Four people killed and one injured in Arizona hot air balloon crash
Pilot among those killed in crash in remote section of desert after unspecified problem with balloon’s envelope, officials say
Four people died and a fifth was critically hurt after a hot air balloon crashed early on Sunday morning in a remote section of Arizona desert.
Micah Powell, mayor of the Pinal county town of Eloy near the crash site, said 13 people – eight skydivers, four passengers and a pilot – had been in the basket of the balloon. The skydivers had already jumped when the accident occurred.
A National Transportation Safety Board (NTSB) official said the balloon crashed after an unspecified problem with its envelope.
Witnesses told officials that the balloon went straight up and down before a hard impact, according to a local TV station. One person was pronounced dead at the scene, while three others died at a hospital. A fifth is in critical condition.
One victim was identified by family members as 28-year-old Indiana nurse Katie Bartrom. “She was a beautiful person, she recently became an RN and was making it on her own,” said her mom, Jennifer Hubartt.

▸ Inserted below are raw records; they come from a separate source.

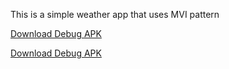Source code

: This is a simple weather app that uses MVI pattern

[Download Debug APK](https://github.com/CollinsGichuki/MVI-WeatherApp/releases/download/debug-f2c670059ac5f500f1230065aeea551e6acf5f4b/app-debug.apk)

[Download Debug APK](https://github.com/CollinsGichuki/MVI-WeatherApp/releases/download/debug-8e22bb2c60fc2382babaeafe2d110c011befcb8b/app-debug.apk)
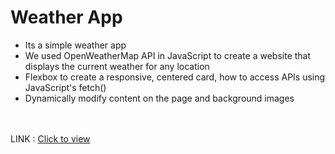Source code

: # Weather App

<ul>
<li>Its a simple weather app</li>

<li>We used OpenWeatherMap API in JavaScript to create a website that displays the current weather for any location</li>

<li>Flexbox to create a responsive, centered card, how to access APIs using JavaScript's fetch()</li>

<li>Dynamically modify content on the page and background images</li>
</ul>
<br><br>
LINK : <a href="https://sumit-weather-app.netlify.app/"> Click to view </a>
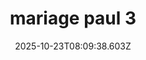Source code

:---
image: /static/img/portrait/mariage-paul/mariage-paul-3.png
title: mariage paul 3
category: Portrait
album: mariage paul
date: 2025-10-23T08:09:38.603Z
---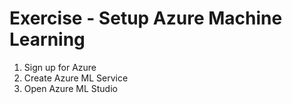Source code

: # Exercise - Setup Azure Machine Learning

1. Sign up for Azure
2. Create Azure ML Service
3. Open Azure ML Studio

Members of the area’s skydiving community told ABC15 that the pilot, Cornelius van der Walt, also died in the crash. The skydiver David Boone described Van der Walt as “an excellent balloon pilot. It’s not like he wasn’t experienced to dropping skydivers. He knew what he was doing.”
The crash is the deadliest since June 2021, when a balloon came down near Albuquerque, New Mexico, killing five. An NTSB accident report said that the pilot, Nicholas Meleski, did not maintain enough clearance from power lines while trying to land.
Investigators said the amounts of cocaine and marijuana found in Meleski’s system at the time suggested “recent use” that would have probably had “impairing effects” that contributed to the crash.
A year later, a balloon came down in Burlington, Wisconsin, seriously injuring three people. A report determined that the “probable cause(s) of the crash was the pilot’s selection of an inappropriate landing location and his failure to avoid an oncoming freight train, which resulted in the train colliding with and dragging the balloon.”
In another fatal incident, a Vermont balloonist had trouble finding a striker to relight the burner to re-inflate his balloon, causing it to hit the ground. In that 2021 crash, the pilot, Brian Boland, was thrown out of the basket, became trapped in a rope and was dangled under the balloon for a mile before falling to his death in a field.
This article was amended on 16 January 2024. A reference in an earlier version to a balloon crash in “Burlington, Vermont” was corrected to Burlington, Wisconsin.